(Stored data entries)
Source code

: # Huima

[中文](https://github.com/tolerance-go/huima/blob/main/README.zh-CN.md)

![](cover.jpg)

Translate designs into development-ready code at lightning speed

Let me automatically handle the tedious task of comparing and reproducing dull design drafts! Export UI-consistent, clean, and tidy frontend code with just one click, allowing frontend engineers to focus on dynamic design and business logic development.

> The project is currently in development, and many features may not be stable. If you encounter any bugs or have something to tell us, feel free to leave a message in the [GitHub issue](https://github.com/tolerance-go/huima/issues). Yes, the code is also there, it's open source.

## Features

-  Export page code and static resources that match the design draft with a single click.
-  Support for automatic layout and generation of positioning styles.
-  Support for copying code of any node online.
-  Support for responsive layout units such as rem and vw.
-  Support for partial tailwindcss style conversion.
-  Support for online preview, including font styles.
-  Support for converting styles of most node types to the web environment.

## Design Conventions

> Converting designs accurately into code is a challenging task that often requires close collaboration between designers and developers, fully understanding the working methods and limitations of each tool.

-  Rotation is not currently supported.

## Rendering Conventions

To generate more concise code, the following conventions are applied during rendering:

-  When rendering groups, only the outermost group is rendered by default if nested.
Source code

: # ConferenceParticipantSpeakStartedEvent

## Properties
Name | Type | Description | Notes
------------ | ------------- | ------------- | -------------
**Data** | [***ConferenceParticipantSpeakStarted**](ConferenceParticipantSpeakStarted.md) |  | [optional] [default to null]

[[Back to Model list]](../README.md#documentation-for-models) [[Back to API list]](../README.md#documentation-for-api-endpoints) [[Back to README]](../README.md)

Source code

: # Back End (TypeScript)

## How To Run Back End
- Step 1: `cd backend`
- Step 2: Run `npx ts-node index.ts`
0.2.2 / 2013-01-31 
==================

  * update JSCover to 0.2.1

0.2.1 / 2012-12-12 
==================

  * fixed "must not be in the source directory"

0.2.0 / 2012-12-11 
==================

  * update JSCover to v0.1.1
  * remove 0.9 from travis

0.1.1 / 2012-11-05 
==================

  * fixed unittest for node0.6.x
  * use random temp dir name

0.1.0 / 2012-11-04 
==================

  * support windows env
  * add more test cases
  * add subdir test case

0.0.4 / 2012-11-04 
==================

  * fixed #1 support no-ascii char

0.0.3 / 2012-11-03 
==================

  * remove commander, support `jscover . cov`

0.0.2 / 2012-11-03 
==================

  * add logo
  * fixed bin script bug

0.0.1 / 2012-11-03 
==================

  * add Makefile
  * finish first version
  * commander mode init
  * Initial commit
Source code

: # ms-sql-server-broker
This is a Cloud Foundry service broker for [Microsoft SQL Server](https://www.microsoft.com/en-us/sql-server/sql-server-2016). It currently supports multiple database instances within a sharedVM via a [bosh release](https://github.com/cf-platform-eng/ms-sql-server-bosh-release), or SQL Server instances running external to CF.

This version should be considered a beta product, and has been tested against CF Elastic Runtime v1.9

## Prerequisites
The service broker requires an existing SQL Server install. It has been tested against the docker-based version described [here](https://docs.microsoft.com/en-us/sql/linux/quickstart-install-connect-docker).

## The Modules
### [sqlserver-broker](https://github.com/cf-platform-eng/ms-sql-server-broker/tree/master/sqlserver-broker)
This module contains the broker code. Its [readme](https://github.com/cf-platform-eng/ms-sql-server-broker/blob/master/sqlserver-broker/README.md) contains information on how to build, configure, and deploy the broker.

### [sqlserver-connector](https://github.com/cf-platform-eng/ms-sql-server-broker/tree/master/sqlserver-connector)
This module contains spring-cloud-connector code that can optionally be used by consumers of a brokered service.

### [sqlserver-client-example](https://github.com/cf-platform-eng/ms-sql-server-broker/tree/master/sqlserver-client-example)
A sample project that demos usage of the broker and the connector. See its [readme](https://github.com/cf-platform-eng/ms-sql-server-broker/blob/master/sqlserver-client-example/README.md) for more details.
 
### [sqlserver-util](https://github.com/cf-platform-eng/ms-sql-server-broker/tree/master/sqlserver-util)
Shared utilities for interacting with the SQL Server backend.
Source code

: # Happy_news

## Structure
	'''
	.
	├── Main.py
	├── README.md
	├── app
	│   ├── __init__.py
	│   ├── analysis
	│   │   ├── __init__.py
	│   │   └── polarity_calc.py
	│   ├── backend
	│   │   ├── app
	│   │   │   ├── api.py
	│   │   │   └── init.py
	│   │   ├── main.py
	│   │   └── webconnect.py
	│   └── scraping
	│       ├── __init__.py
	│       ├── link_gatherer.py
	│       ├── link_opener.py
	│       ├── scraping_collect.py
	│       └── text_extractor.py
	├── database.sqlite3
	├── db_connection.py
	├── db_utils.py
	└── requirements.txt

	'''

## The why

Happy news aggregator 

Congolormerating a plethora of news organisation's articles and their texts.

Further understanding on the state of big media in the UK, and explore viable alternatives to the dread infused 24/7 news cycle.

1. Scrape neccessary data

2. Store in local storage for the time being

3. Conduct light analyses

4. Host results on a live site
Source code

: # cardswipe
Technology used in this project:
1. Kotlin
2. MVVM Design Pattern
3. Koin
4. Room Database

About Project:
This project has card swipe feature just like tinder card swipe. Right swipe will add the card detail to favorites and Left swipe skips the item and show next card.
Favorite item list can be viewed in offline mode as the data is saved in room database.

---

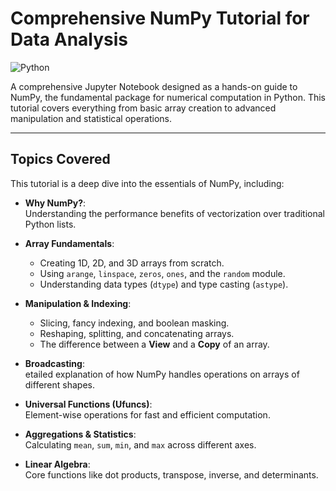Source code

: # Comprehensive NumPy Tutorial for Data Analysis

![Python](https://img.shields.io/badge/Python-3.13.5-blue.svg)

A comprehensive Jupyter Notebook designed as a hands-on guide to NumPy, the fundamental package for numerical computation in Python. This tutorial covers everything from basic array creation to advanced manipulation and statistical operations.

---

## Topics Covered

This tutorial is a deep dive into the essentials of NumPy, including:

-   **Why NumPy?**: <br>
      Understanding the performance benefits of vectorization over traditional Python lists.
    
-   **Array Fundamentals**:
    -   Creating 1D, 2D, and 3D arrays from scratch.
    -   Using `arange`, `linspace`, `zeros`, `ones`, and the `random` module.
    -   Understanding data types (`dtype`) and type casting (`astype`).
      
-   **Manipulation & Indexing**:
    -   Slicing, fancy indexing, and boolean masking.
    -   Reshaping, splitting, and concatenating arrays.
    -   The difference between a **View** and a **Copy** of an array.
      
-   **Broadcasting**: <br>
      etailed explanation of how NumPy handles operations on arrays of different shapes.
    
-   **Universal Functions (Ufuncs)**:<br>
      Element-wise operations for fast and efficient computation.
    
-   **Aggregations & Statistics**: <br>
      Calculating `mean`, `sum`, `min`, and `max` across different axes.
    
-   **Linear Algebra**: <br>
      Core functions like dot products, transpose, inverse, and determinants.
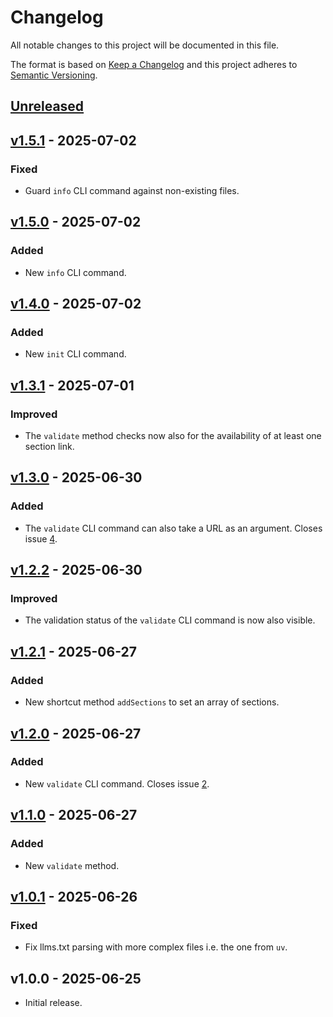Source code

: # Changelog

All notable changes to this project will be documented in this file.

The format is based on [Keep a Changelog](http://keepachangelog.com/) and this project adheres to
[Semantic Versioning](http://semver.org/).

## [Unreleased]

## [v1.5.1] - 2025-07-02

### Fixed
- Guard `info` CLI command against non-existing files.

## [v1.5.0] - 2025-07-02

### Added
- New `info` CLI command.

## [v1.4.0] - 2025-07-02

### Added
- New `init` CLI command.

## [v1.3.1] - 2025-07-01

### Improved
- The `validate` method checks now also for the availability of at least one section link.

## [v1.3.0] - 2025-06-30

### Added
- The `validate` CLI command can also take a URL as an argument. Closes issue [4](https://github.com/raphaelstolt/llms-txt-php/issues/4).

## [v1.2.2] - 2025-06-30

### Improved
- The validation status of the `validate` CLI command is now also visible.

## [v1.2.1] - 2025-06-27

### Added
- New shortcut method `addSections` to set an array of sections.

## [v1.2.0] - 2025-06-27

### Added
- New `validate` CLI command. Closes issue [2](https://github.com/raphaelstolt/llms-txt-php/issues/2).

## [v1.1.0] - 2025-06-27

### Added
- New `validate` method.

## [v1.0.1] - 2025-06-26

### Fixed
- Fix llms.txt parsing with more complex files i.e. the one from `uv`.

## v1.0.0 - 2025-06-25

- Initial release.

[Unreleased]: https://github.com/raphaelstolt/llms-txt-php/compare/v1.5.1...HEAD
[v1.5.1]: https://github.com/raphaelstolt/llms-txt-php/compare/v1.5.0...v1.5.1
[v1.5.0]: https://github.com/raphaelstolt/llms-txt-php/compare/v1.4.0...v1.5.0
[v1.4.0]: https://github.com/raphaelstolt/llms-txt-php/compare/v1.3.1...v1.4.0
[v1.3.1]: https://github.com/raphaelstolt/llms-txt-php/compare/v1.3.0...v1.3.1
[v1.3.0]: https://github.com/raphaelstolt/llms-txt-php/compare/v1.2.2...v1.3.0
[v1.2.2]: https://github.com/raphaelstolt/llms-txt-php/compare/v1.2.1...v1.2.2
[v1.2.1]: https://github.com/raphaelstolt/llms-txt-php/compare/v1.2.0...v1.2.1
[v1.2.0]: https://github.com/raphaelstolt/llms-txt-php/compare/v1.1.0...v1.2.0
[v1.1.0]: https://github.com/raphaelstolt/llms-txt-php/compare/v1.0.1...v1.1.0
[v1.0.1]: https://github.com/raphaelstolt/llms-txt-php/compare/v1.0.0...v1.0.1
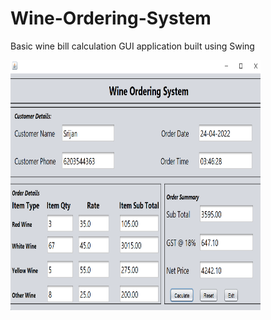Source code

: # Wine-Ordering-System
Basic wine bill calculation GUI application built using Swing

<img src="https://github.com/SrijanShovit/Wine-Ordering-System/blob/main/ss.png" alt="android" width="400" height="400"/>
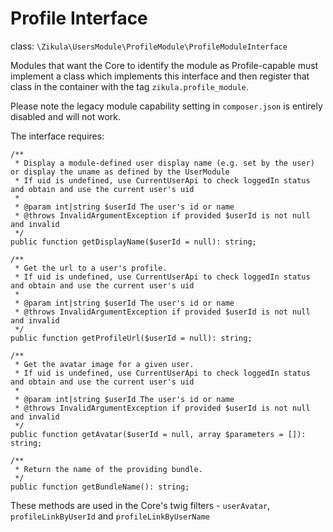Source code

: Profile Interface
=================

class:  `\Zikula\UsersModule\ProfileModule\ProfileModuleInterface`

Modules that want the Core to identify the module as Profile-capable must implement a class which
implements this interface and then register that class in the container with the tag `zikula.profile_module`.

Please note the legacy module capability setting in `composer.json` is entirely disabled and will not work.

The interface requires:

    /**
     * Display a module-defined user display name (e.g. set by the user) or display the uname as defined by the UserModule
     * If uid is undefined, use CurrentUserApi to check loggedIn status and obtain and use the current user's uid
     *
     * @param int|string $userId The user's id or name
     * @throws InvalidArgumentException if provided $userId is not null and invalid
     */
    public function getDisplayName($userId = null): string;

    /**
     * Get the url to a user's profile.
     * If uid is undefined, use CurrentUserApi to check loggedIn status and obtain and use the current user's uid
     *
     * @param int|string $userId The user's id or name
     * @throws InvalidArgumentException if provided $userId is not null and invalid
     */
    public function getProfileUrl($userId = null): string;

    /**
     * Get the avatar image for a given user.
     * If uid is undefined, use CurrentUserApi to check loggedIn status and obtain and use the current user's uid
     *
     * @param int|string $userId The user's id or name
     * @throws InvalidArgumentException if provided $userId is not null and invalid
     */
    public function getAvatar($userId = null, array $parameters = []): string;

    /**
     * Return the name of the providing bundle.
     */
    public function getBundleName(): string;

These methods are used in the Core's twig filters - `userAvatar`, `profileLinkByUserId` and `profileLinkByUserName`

- Exercise objective: All that is wanted is an exact copy of the lines above from the one with "public function getBundleName(): string;" through the one with "These methods are", with both ends included.

- Exercise output:
    public function getBundleName(): string;

These methods are used in the Core's twig filters - `userAvatar`, `profileLinkByUserId` and `profileLinkByUserName`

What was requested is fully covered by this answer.